Solar looks cheap and feasible when it is shaving a few percent off a coal-fired powerstation, but to go 100% you need storage, which is horrendously expensive.

What we should do is:
- reduce energy use by subsidising energy saving tech and insulation
- use as much solar as possible
- use pumped hydro to allow even more solar
- use as much wind as possible
- make up the rest by gas power plants
- consider a low carbon solution like fission
- keep working on fusion
 
@ShockOnT - Elon already said what he thinks re China on solar and why it can still work:

Yes but id be curious as to his solution for densely populated countries that don’t happen to have a desert within power line range, such as South Korea, Japan, England, Singapore, Italy, Greece, Switzerland, or any country with a long dark winter like Estonia, Latvia, Finland, Canada, etc.

But the real showstopper is storage. Even a country as perfectly suited for solar as Australia cannot store the energy.

Back of the envelope, if Australia uses 10kWh per household between 4pm and 8am, and there are about 5 million households that’s 50 gWh of storage needed. That’s around 5 million powerwalls.

Installed that would cost $50 billion, with replacements needed every 10-15 years.

About 3 coal plants could service that same overnight burden. 2GW each is 6GW, which in 16 hours overnight is 96gWh.

Even the big Tesla battery in SA has enough storage for 10 minutes or so. You’d need 100 of them just to overnight that low population state.
 
@ShockOnT
  • Elon was referring to China, not the other countries you listed specifically, however many you did list are in a similar situation, secondly one doesn't always have to use solar, there is wave, hydro, wind to add to the mix etc.
  • Storage is dropping dramatically in cost, we're only just started on this, 10 years from now maybe $50 a kw is achievable (with a break through or two)
  • SA isn't meant to be a continuous supply system, it is meant to fix the peak price power gauging that occurs and it is performing spot on for this
We use 10kw's when the sun isn't shinning not including the 2x cars. Add the 2x cars to the mix and we're using 24kw when the sun isn't shining (assuming no day time sun charging on the cars).....therefore a 10kw solar array and 2x PW2 would effectively put us off-grid.....imagine in 10 years if battery storage for 20kw is only $2,000 (with profit and built in, inverter/thermal management etc.) and a solar 10kw system has dropped to $5k installed....would drop my average cost per month to $35 (assuming you replace the battery storage each 10 years and get 25 years out of the solar panels). Even in the dead of winter I'll be still effectively off-grid (and I'm Melbourne).....it's highly possible.....

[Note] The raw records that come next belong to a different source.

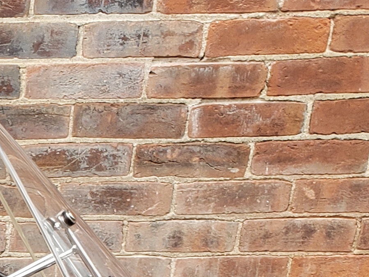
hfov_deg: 14.9
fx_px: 1247
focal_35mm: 117
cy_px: 592
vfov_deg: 11.2
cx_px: -278
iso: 50
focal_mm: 4.3
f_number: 2.4
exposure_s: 1/103
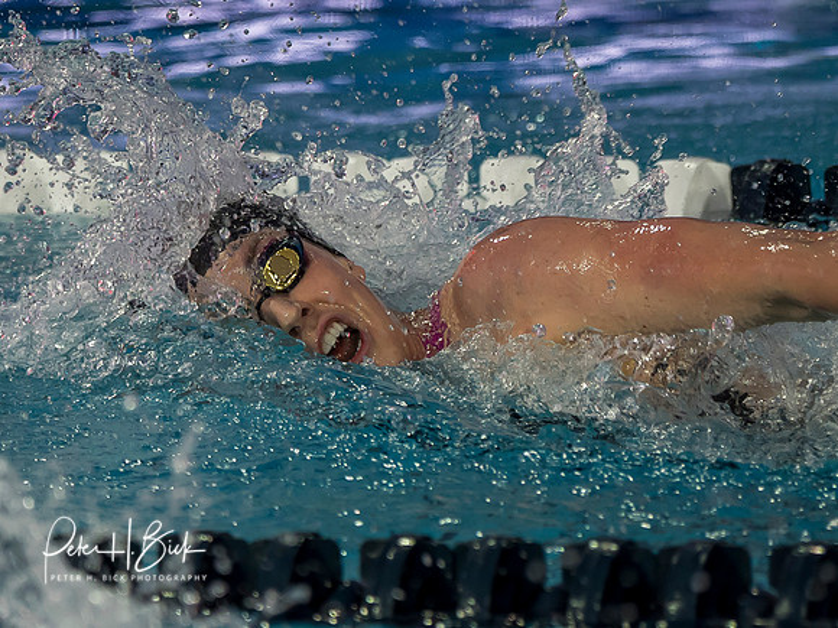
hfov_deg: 2.4
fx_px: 20140
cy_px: 253
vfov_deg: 1.8
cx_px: 330
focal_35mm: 832
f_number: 2.8
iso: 500
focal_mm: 200
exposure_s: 1/1000
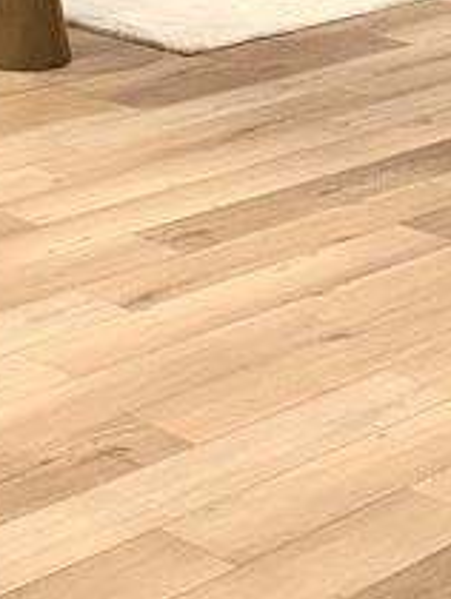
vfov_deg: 15.5
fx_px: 2028
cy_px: -311
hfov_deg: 11.6
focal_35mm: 117
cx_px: -408
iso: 50
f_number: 1.78
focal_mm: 6.76
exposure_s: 1/56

Even 2x PW2 now is $23,000 installed, Tier 1 Solar 10KW panels is say $18,000....replace batteries each 10 years, assume no price drop on anything and over 25 years (under full warranty on the lot) the average cost is $250 per month.....this will give one an average of 29kw of night supply and 25+ kw of day supply....if someone is using 50kw per day now that will cost on average around Oz drawing from the grid about $425 per month...I know these are big daily numbers on electricity use however as we all move to EVs the norm may be 2x EVs at home and using 50kw's per day will be closer to the norm.....it's what we use.